おおかた見当は付いてるんだけど、一応、言わなきゃ始まらないわよね。
「何なの、吉川くん。英里ちゃんのことで相談って。寒いから、手短だと助かるわ」
「うーん、大したことじゃ無いんだけどさ。いや、俺にとっては重大なことなんだけども。えーっと」
いつもと違い、歯切れの悪い調子で話す吉川。
珍しく奥歯に物が挟まったような感じね。よっぽど言い出しにくいことなのかしら。
「もうすぐ、クリスマスだろう。だから、その、何か特別な思い出を作りたいと思ってさ。それで、知恵を貸してくれるとありがたいんだけど」
主語が無いわね。傍で聞いてる他人からしたら、私と吉川くんの仲を勘違いしてしまいそうだわ。ここは、私が補完しておかなくちゃ。

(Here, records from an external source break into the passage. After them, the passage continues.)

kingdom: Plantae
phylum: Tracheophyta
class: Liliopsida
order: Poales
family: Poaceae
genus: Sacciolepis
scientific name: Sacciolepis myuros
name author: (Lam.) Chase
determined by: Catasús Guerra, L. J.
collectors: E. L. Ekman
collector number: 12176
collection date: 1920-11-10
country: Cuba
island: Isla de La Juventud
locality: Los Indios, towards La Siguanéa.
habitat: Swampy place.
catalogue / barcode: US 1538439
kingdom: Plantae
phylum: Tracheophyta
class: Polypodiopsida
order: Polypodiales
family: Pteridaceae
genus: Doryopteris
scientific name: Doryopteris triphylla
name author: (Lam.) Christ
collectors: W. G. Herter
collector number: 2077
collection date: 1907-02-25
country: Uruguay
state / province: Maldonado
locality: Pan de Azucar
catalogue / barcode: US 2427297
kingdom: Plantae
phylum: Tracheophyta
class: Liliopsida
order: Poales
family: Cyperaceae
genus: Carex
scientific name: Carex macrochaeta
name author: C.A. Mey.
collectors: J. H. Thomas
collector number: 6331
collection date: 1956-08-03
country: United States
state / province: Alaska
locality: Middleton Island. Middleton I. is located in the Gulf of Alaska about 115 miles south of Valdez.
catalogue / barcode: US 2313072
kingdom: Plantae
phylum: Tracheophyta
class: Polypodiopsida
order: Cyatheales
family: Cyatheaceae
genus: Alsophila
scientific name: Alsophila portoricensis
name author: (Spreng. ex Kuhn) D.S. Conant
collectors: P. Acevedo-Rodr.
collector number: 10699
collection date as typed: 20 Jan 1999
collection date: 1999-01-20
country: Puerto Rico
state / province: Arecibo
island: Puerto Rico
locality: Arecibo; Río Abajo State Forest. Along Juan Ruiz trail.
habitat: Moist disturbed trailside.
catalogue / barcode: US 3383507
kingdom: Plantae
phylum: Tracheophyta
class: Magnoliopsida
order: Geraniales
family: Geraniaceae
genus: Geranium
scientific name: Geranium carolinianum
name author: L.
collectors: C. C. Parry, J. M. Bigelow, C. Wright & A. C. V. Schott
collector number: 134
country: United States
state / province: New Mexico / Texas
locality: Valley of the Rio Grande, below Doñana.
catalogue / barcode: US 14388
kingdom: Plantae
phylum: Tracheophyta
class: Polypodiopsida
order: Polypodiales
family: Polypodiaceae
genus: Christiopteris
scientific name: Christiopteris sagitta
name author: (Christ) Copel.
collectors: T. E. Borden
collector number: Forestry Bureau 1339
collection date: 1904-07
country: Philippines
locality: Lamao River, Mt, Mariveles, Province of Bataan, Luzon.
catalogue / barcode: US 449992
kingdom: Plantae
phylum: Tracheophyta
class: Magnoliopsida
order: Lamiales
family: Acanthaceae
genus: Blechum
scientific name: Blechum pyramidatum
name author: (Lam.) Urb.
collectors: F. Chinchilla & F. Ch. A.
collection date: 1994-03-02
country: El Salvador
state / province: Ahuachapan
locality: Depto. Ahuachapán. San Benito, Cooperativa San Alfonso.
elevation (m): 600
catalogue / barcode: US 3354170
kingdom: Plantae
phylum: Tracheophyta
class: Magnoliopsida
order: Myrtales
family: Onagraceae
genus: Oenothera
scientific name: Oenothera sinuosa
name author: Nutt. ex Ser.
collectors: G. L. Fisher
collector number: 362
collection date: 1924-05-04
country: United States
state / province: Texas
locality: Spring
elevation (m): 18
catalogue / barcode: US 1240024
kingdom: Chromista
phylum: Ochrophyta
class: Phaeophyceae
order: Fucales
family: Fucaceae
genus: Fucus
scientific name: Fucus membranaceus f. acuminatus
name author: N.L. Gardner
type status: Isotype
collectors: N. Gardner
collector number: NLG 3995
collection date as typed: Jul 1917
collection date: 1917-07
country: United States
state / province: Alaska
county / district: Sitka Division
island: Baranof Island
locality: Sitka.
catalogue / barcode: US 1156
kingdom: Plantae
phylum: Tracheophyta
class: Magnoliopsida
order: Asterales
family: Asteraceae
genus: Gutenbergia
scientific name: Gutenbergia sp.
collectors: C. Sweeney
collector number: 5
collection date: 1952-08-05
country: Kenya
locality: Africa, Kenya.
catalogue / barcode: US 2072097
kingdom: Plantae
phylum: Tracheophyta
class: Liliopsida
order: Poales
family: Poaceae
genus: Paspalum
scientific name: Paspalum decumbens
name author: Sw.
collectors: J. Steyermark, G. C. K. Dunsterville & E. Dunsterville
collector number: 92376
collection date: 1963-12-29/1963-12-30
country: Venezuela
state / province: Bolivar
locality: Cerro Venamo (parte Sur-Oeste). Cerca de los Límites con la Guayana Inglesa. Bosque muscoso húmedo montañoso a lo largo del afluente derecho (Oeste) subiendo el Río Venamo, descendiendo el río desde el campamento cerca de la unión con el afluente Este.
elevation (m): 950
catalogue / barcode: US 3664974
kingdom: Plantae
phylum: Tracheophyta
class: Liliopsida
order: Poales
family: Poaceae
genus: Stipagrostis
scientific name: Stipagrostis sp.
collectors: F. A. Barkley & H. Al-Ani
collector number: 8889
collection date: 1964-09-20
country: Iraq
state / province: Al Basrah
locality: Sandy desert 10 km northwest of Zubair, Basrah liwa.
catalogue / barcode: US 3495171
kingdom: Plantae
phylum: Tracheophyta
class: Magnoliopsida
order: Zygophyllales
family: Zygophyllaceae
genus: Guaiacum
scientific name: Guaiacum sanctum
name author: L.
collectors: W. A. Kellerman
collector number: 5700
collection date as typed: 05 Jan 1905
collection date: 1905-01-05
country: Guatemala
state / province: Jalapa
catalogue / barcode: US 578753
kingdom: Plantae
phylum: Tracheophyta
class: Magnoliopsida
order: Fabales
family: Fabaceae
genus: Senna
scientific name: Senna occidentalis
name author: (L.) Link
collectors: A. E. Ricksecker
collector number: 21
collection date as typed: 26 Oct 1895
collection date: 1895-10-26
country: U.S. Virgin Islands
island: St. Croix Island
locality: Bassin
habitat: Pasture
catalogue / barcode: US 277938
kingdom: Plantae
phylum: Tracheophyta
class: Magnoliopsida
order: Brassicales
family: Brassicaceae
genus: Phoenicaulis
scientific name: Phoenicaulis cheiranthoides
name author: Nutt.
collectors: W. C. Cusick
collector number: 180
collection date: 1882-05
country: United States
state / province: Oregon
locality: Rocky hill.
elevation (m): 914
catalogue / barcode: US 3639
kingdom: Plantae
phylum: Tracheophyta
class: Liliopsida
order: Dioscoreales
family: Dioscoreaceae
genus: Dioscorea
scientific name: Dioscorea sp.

「要するに、吉川くんは英里ちゃんとクリスマスを過ごしたいけど、どう誘って良いか分からないから、私にアドバイスが欲しいってことなのね」
「そう、それ。虫のいい話だとは思うけどさ、協力してくれよ。頼む」
そう言うと、吉川は小梅の正面に回り、両手の平を合わせて頭上に掲げ、深々とお辞儀をした。
吉川くんは、本当に英里ちゃんのことが好きで好きで堪らないのね。仕方ない。ここは友人として、一肌脱いでキューピッドになってあげましょう。
「わかったから、手を戻して、頭を上げてちょうだい」
小梅に言われたとおり、両手を下ろし、直立姿勢に戻る吉川。
「それじゃあ、考えてくれるんだな」
「えぇ。この土日で、何か作戦を練ってくるから、終業式の日は、いつもより早めに教室に来てちょうだい」
「ありがとう、鶴岡。それじゃあ、お願いな」
パッと表情を輝かせ、吉川はグラウンドへと走って行く。吉川を見送ったあと、小梅はベンチで一人、盛大な溜め息を吐く。
英里ちゃんに鉛の矢が刺さってなければ良いんだけど。